Sydney - Day 3 - Elizabeth Bay House
Sunday 6 September 2015
11.09.2015
We were not sure about the weather so headed to Elizabeth Bay House as it would make a good indoors activity, and if the weather picked up we could go to the Barangaroo Reserve in the afternoon.
Elizabeth Bay House was built by Alexander Macleay between 1835 and 1837. Macleay was the Colonial Secretary of New South Wales from 1826 to 1837, and in 1827 he was granted 54 acres of waterfront land at Elizabeth Bay by his good friend Governor Darling. Macleay was celebrated for his botanical interests and developed an extensive garden before starting on the building of the house.
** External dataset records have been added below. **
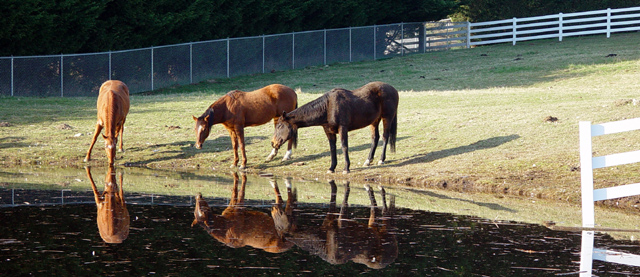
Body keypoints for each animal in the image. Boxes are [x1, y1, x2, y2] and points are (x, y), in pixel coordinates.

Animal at [272, 81, 400, 174]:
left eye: (279, 126)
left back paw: (381, 160)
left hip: (387, 117)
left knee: (385, 137)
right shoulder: (329, 131)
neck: (328, 107)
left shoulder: (342, 128)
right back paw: (368, 161)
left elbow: (344, 146)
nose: (273, 143)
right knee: (375, 138)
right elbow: (332, 148)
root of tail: (393, 89)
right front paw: (332, 168)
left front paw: (346, 168)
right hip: (374, 121)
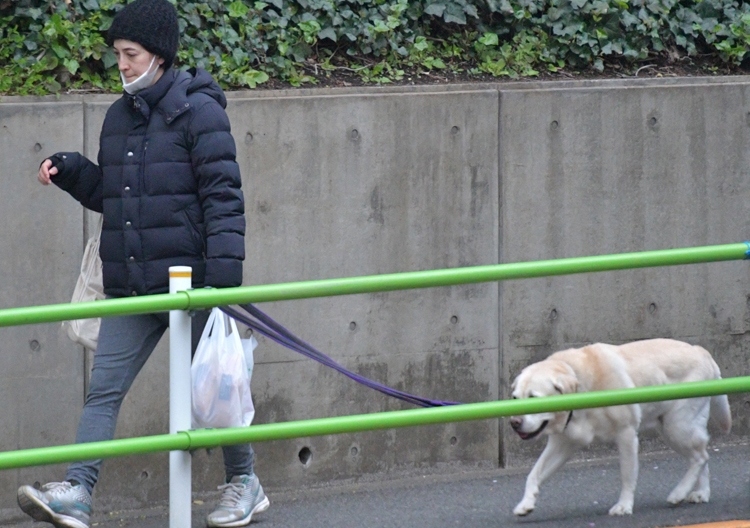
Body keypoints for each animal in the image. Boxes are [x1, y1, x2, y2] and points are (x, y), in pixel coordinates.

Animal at [512, 338, 736, 516]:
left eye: (533, 398)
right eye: (514, 398)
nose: (514, 423)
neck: (582, 386)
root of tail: (702, 351)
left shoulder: (626, 433)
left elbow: (627, 474)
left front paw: (624, 506)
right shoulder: (563, 443)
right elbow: (534, 474)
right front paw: (526, 503)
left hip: (677, 426)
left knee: (700, 457)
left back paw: (678, 493)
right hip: (673, 428)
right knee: (702, 453)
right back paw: (701, 493)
Macleay eventually succumbed to financial difficulties made worse by a depression that hit the Colony in the 1840s. The house was never completed to the original design, a Doric colonnade intended for the terrace surrounding the house was never built.
The house eventually passed to Alexander's eldest son, William Sharp Macleay, who took over his fathers debts, and William moved into the house in 1845. At this time much of the original furniture was sold and ended up in the NSW Governor's Residence. Three generations of the Macleay family lived in the house until 1903, and the house has variously been an artist's squat, a fashionable reception venue, and was divided into flats in 1941. The house was taken over by the NSW Historic House Trust, restored and opened as a museum in 1977, and is furnished in the same style as the Macleay period. Over the same period of time the 54 acre plot was subdivided on several occasions and is now a small suburban plot barely any larger than the house on which it stands.
Alexander Macleay, the builder of Elizabeth Bay House.
The Library at Elizabeth Bay House.
Di, Jan and Andy with our guide in the Saloon stairwell.
Curved doorways off the oval saloon.
Clark Island from the front of the house.
The Cask cellar under the house.
The bottle cellar under the house.
The front of Elizabeth Bay House.
I think that Andy is planning the next move.
Clarke Island from the front steps.
The public garden in front of Elizabeth Bay House.